Could you find each line of the data below that contains the word "values" and copy those lines?

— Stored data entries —
========

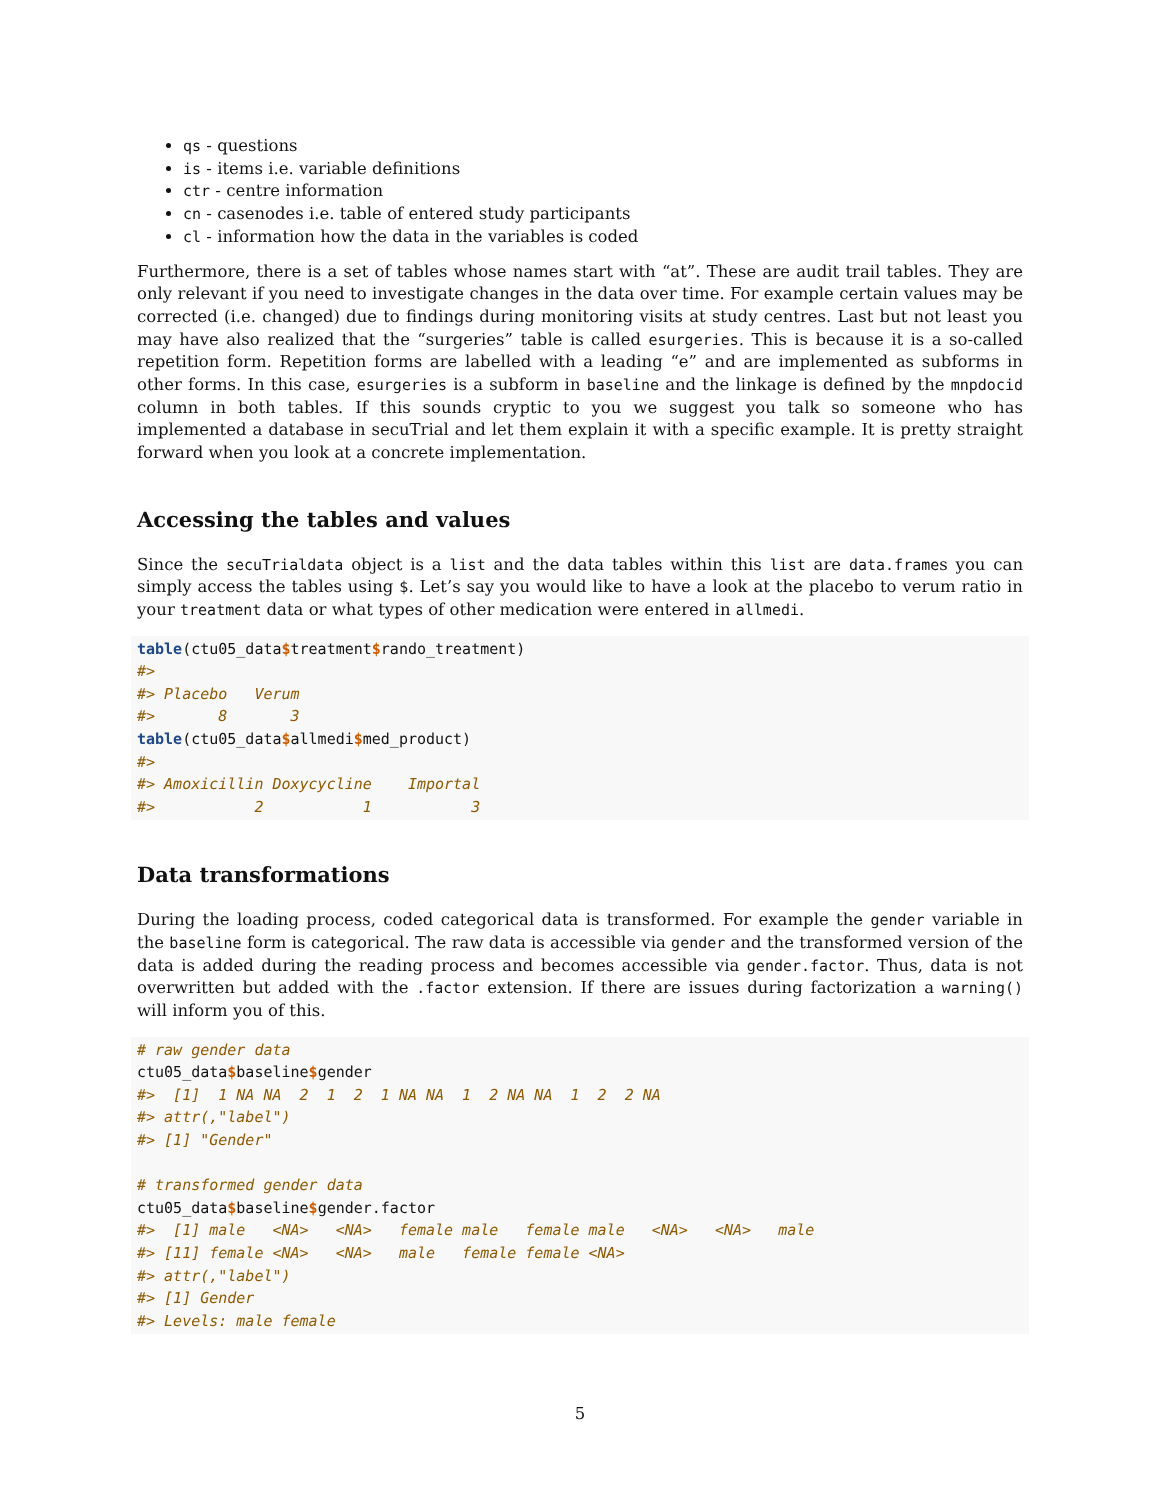qs - questions
is - items i.e. variable definitions
ctr - centre information
cn - casenodes i.e. table of entered study participants
cl - information how the data in the variables is coded
Furthermore, there is a set of tables whose names start with “at”. These are audit trail tables. They are only relevant if you need to investigate changes in the data over time. For example certain values may be corrected (i.e. changed) due to findings during monitoring visits at study centres. Last but not least you may have also realized that the “surgeries” table is called esurgeries. This is because it is a so-called repetition form. Repetition forms are labelled with a leading “e” and are implemented as subforms in other forms. In this case, esurgeries is a subform in baseline and the linkage is defined by the mnpdocid column in both tables. If this sounds cryptic to you we suggest you talk so someone who has implemented a database in secuTrial and let them explain it with a specific example. It is pretty straight forward when you look at a concrete implementation.
Accessing the tables and values
Since the secuTrialdata object is a list and the data tables within this list are data.frames you can simply access the tables using $. Let’s say you would like to have a look at the placebo to verum ratio in your treatment data or what types of other medication were entered in allmedi.
table(ctu05_data$treatment$rando_treatment)
#>
#> Placebo   Verum
#>       8       3
table(ctu05_data$allmedi$med_product)
#>
#> Amoxicillin Doxycycline    Importal
#>           2           1           3
Data transformations
During the loading process, coded categorical data is transformed. For example the gender variable in the baseline form is categorical. The raw data is accessible via gender and the transformed version of the data is added during the reading process and becomes accessible via gender.factor. Thus, data is not overwritten but added with the .factor extension. If there are issues during factorization a warning() will inform you of this.
# raw gender data
ctu05_data$baseline$gender
#>  [1]  1 NA NA  2  1  2  1 NA NA  1  2 NA NA  1  2  2 NA
#> attr(,"label")
#> [1] "Gender"

# transformed gender data
ctu05_data$baseline$gender.factor
#>  [1] male   <NA>   <NA>   female male   female male   <NA>   <NA>   male
#> [11] female <NA>   <NA>   male   female female <NA>
#> attr(,"label")
#> [1] Gender
#> Levels: male female
5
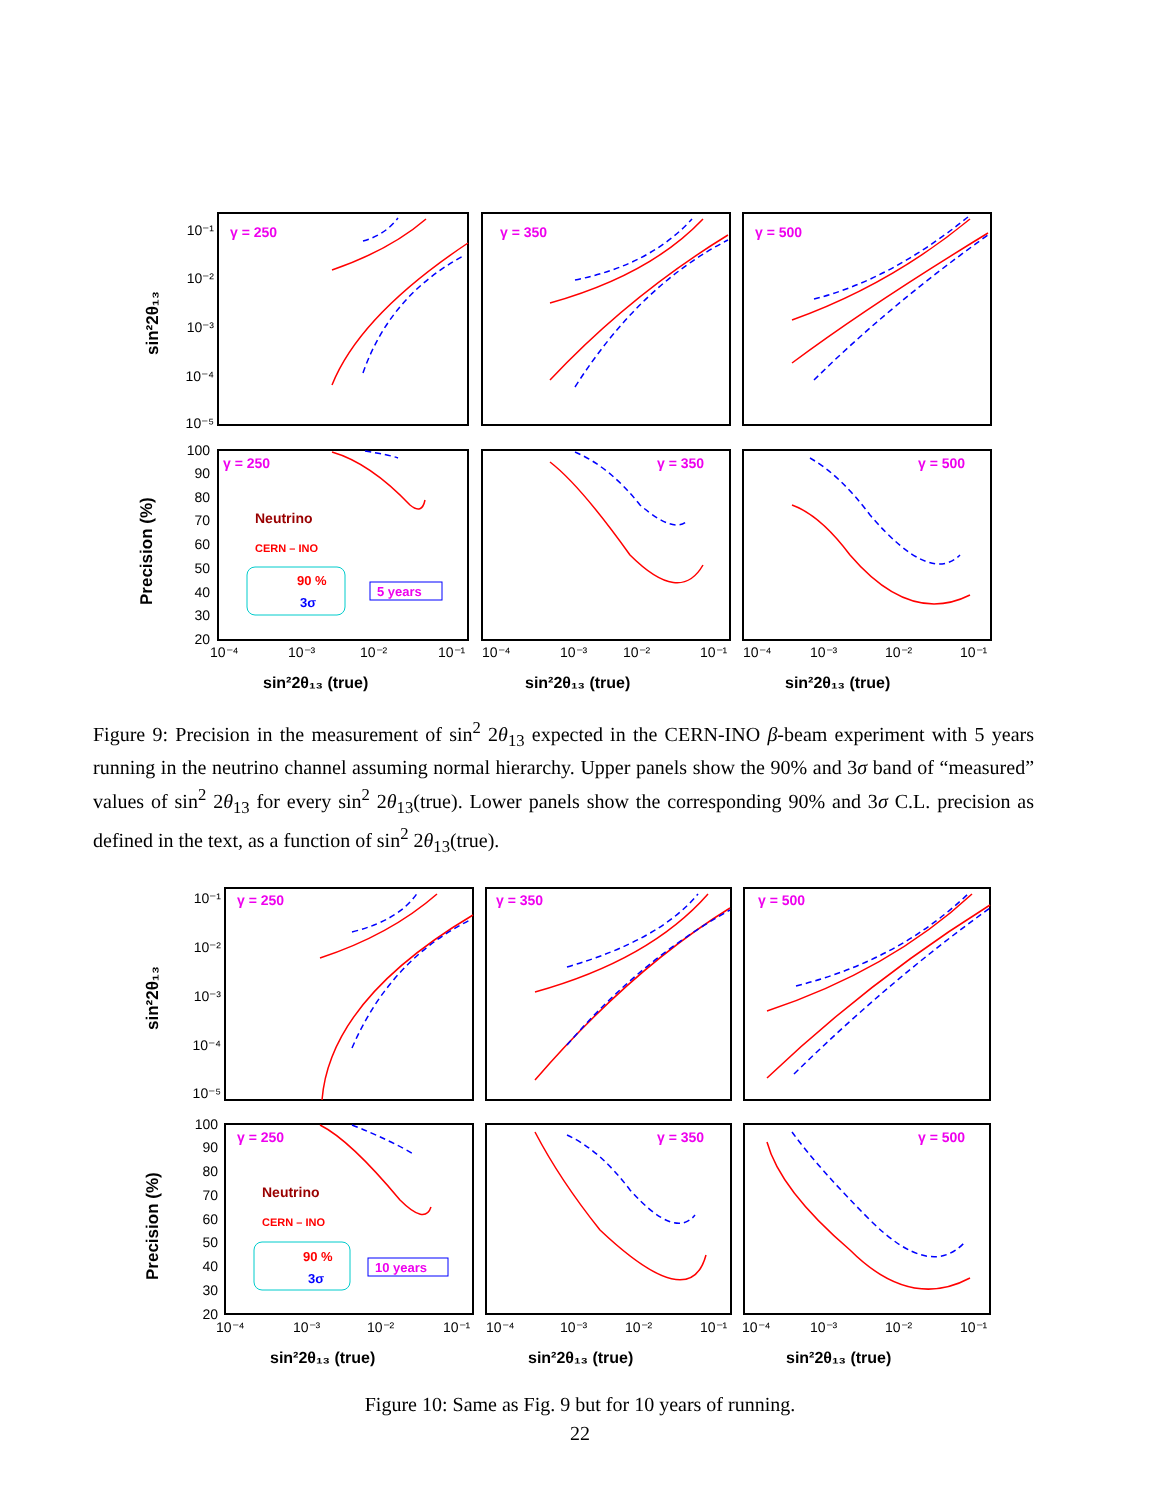γ = 250
γ = 350
γ = 500
γ = 250
γ = 350
γ = 500
10⁻¹
10⁻²
10⁻³
10⁻⁴
10⁻⁵
100
90
80
70
60
50
40
30
20
sin²2θ₁₃
Precision (%)
Neutrino
CERN – INO
90 %
3σ
5 years
10⁻⁴
10⁻³
10⁻²
10⁻¹
10⁻⁴
10⁻³
10⁻²
10⁻¹
10⁻⁴
10⁻³
10⁻²
10⁻¹
sin²2θ₁₃ (true)
sin²2θ₁₃ (true)
sin²2θ₁₃ (true)
Figure 9: Precision in the measurement of sin<sup>2</sup> 2θ<sub>13</sub> expected in the CERN-INO β-beam experiment with 5 years running in the neutrino channel assuming normal hierarchy. Upper panels show the 90% and 3σ band of “measured” values of sin<sup>2</sup> 2θ<sub>13</sub> for every sin<sup>2</sup> 2θ<sub>13</sub>(true). Lower panels show the corresponding 90% and 3σ C.L. precision as defined in the text, as a function of sin<sup>2</sup> 2θ<sub>13</sub>(true).
γ = 250
γ = 350
γ = 500
γ = 250
γ = 350
γ = 500
10⁻¹
10⁻²
10⁻³
10⁻⁴
10⁻⁵
100
90
80
70
60
50
40
30
20
sin²2θ₁₃
Precision (%)
Neutrino
CERN – INO
90 %
3σ
10 years
10⁻⁴
10⁻³
10⁻²
10⁻¹
10⁻⁴
10⁻³
10⁻²
10⁻¹
10⁻⁴
10⁻³
10⁻²
10⁻¹
sin²2θ₁₃ (true)
sin²2θ₁₃ (true)
sin²2θ₁₃ (true)
Figure 10: Same as Fig. 9 but for 10 years of running.
22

========

— Output for this task —
Furthermore, there is a set of tables whose names start with “at”. These are audit trail tables. They are only relevant if you need to investigate changes in the data over time. For example certain values may be corrected (i.e. changed) due to findings during monitoring visits at study centres. Last but not least you may have also realized that the “surgeries” table is called esurgeries. This is because it is a so-called repetition form. Repetition forms are labelled with a leading “e” and are implemented as subforms in other forms. In this case, esurgeries is a subform in baseline and the linkage is defined by the mnpdocid column in both tables. If this sounds cryptic to you we suggest you talk so someone who has implemented a database in secuTrial and let them explain it with a specific example. It is pretty straight forward when you look at a concrete implementation.
Accessing the tables and values
Figure 9: Precision in the measurement of sin<sup>2</sup> 2θ<sub>13</sub> expected in the CERN-INO β-beam experiment with 5 years running in the neutrino channel assuming normal hierarchy. Upper panels show the 90% and 3σ band of “measured” values of sin<sup>2</sup> 2θ<sub>13</sub> for every sin<sup>2</sup> 2θ<sub>13</sub>(true). Lower panels show the corresponding 90% and 3σ C.L. precision as defined in the text, as a function of sin<sup>2</sup> 2θ<sub>13</sub>(true).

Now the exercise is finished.